(Saved entries)
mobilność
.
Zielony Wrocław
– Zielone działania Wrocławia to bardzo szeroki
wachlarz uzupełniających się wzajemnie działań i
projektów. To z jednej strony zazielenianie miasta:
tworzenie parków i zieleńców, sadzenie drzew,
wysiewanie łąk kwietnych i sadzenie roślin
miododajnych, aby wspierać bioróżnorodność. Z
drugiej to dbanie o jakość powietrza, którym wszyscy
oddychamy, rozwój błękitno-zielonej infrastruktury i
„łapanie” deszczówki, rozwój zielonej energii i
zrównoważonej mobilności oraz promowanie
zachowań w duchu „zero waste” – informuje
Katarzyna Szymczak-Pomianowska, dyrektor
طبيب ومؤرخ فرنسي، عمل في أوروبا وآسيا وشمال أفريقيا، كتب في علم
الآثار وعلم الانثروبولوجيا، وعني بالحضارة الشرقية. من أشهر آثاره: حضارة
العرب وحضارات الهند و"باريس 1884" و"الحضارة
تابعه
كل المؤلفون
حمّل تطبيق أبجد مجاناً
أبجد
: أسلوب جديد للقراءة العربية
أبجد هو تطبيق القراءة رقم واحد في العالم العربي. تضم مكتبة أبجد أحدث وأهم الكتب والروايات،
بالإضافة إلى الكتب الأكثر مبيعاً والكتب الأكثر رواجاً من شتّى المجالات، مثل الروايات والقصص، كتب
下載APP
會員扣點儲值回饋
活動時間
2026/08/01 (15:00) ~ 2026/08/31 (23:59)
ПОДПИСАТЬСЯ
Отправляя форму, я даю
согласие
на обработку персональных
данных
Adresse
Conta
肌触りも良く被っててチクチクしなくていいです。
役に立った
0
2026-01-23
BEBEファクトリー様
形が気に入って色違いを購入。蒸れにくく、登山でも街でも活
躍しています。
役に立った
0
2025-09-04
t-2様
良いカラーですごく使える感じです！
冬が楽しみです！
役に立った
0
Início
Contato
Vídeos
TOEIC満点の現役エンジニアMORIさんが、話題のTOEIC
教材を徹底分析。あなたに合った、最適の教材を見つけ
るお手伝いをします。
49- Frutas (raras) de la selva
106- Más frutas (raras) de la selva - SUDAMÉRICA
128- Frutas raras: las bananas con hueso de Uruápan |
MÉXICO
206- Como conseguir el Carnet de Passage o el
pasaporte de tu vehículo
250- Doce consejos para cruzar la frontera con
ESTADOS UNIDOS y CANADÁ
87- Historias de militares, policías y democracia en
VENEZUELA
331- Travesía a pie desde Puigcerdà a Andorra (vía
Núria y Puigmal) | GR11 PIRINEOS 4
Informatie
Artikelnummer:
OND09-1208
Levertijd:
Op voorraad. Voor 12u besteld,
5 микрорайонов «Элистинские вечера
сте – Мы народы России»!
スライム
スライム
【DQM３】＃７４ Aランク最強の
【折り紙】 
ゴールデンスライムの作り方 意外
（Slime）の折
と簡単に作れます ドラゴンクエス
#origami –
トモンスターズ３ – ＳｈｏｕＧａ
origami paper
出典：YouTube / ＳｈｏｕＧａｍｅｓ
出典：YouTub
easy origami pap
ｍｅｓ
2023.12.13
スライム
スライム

* * *

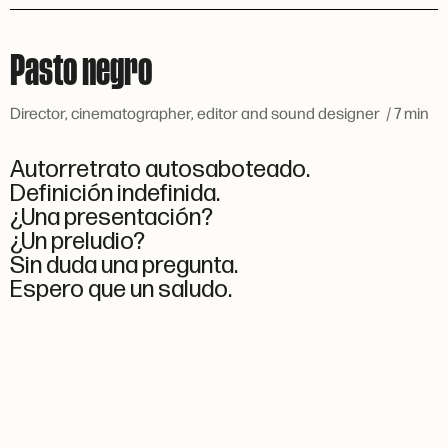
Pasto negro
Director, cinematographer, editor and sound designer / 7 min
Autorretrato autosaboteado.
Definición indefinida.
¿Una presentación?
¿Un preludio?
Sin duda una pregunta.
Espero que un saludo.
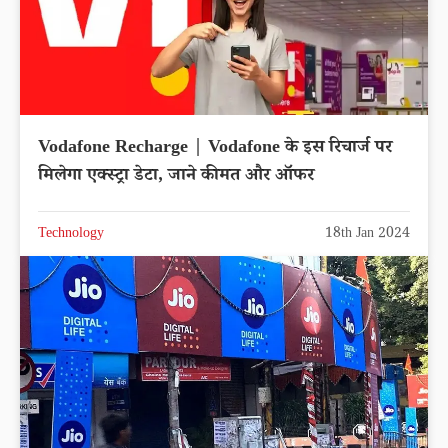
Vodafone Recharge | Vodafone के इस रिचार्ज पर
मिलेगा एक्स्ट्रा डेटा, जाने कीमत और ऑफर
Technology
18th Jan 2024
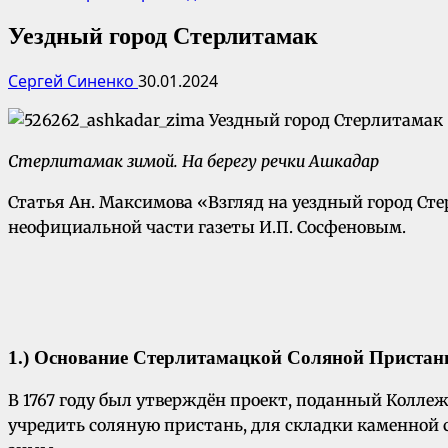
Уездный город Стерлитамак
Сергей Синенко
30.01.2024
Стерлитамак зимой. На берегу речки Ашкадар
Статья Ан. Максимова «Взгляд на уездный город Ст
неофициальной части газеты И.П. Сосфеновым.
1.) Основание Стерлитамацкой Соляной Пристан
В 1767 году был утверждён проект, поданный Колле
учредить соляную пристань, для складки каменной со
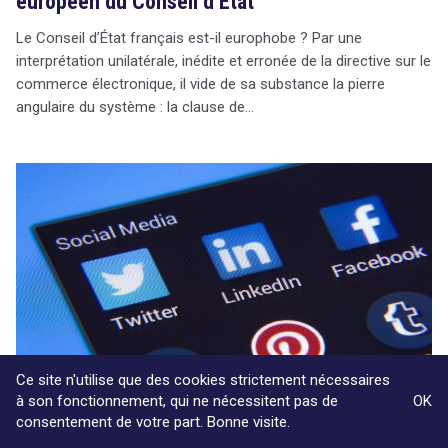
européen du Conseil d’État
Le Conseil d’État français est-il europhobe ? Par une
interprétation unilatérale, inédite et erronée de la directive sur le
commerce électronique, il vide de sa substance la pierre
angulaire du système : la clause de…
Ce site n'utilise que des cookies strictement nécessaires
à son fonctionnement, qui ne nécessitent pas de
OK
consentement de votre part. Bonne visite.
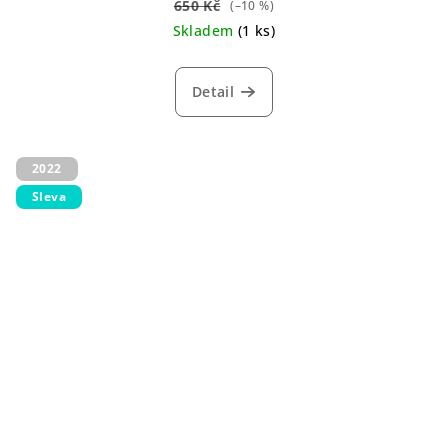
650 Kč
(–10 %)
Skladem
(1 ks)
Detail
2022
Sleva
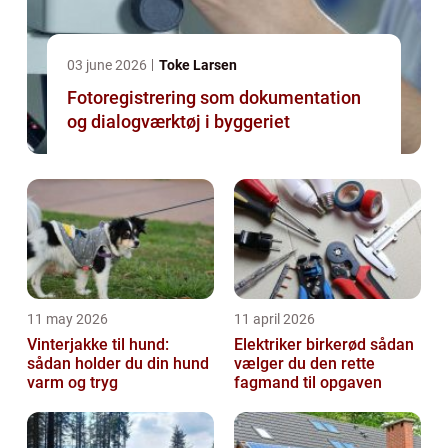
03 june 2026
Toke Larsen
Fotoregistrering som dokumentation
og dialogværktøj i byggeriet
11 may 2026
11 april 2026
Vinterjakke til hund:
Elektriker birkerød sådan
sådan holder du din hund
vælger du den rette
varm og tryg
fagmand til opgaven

* * *

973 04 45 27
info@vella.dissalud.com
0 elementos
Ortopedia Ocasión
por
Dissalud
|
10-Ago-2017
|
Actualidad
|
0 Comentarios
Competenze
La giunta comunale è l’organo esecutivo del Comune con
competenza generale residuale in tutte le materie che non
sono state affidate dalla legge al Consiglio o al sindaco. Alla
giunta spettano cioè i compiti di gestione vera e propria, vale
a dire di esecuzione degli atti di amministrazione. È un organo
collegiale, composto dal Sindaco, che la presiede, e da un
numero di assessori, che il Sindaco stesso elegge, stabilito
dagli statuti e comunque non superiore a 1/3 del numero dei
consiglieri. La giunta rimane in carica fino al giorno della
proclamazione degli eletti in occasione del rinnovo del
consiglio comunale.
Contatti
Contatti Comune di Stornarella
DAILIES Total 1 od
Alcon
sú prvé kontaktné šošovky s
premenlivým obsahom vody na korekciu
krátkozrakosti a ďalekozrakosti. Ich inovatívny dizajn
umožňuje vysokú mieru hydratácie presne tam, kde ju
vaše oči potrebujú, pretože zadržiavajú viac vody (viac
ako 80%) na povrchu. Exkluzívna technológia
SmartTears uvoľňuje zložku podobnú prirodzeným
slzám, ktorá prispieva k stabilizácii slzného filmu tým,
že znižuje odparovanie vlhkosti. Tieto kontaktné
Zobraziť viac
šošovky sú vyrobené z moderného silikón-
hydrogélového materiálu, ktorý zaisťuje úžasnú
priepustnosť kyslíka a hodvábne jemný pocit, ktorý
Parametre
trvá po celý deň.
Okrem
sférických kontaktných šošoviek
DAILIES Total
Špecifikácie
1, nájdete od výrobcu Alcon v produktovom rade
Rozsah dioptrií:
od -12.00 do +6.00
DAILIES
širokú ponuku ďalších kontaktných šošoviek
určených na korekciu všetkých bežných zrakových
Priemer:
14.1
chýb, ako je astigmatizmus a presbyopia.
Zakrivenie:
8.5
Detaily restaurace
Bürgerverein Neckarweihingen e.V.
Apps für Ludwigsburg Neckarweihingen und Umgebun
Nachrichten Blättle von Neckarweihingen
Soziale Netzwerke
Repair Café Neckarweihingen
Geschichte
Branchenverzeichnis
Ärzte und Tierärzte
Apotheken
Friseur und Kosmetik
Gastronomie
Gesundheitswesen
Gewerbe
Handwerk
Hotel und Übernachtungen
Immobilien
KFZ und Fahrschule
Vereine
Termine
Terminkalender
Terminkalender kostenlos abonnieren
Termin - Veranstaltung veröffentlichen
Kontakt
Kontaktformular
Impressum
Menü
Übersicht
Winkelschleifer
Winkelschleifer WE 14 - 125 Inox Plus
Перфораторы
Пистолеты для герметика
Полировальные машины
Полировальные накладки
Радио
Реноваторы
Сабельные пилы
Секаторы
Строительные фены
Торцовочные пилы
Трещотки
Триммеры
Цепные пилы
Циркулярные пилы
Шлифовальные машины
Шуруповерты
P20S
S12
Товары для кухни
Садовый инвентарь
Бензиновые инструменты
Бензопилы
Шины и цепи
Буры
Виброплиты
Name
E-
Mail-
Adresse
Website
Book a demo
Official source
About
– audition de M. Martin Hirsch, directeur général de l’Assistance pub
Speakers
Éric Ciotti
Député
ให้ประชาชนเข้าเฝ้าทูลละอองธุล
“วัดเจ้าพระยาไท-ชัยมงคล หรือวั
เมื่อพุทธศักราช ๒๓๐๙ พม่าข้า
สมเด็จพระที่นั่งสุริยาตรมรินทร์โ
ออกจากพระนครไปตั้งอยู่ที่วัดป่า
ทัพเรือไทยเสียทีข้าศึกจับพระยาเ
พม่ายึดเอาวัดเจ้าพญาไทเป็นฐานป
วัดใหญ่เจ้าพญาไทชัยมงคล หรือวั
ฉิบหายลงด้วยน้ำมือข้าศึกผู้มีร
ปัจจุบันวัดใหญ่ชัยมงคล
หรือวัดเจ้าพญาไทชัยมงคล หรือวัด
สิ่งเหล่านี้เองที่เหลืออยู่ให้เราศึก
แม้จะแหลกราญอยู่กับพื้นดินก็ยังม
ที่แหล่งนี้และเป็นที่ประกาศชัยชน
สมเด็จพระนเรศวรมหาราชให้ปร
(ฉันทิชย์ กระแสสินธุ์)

Job: The range runs from the line above containing "miododajnych, aby wspierać bioróżnorodność. Z" to the line containing "Katarzyna Szymczak-Pomianowska, dyrektor", inclusive. Restate those lines word for word and no others.

Output of the exercise:
miododajnych, aby wspierać bioróżnorodność. Z
drugiej to dbanie o jakość powietrza, którym wszyscy
oddychamy, rozwój błękitno-zielonej infrastruktury i
„łapanie” deszczówki, rozwój zielonej energii i
zrównoważonej mobilności oraz promowanie
zachowań w duchu „zero waste” – informuje
Katarzyna Szymczak-Pomianowska, dyrektor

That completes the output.